## Records for this task
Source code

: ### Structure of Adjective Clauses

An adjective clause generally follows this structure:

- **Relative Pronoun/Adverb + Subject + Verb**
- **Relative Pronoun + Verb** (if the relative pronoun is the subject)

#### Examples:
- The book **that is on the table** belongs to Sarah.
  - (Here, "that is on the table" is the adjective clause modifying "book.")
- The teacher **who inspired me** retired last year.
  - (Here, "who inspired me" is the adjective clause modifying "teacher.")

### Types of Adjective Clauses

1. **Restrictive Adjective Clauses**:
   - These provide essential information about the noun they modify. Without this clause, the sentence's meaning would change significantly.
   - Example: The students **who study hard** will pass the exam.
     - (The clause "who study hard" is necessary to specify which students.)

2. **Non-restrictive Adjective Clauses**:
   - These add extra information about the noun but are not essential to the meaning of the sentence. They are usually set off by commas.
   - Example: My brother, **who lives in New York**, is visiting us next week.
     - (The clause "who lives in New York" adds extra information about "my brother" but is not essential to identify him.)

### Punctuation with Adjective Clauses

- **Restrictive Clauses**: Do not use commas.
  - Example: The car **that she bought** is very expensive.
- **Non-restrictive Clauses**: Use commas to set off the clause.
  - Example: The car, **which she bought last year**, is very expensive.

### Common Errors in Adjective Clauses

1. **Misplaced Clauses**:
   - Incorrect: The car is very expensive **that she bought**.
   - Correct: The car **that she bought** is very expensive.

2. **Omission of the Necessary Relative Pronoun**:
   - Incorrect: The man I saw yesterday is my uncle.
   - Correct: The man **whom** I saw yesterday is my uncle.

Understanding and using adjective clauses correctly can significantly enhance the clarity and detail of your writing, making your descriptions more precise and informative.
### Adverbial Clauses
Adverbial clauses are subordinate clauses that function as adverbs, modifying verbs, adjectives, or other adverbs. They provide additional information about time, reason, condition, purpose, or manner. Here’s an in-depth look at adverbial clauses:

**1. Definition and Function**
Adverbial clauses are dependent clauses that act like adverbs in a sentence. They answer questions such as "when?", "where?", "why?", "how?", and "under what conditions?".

## Exercise objective
Rewrite the lines starting at the one that contains "2. **Non-restrictive Adjective" and ending at the one that contains "- Example: My", with "extra" changed to "additional" and nothing else altered.

## Exercise response
2. **Non-restrictive Adjective Clauses**:
   - These add additional information about the noun but are not essential to the meaning of the sentence. They are usually set off by commas.
   - Example: My brother, **who lives in New York**, is visiting us next week.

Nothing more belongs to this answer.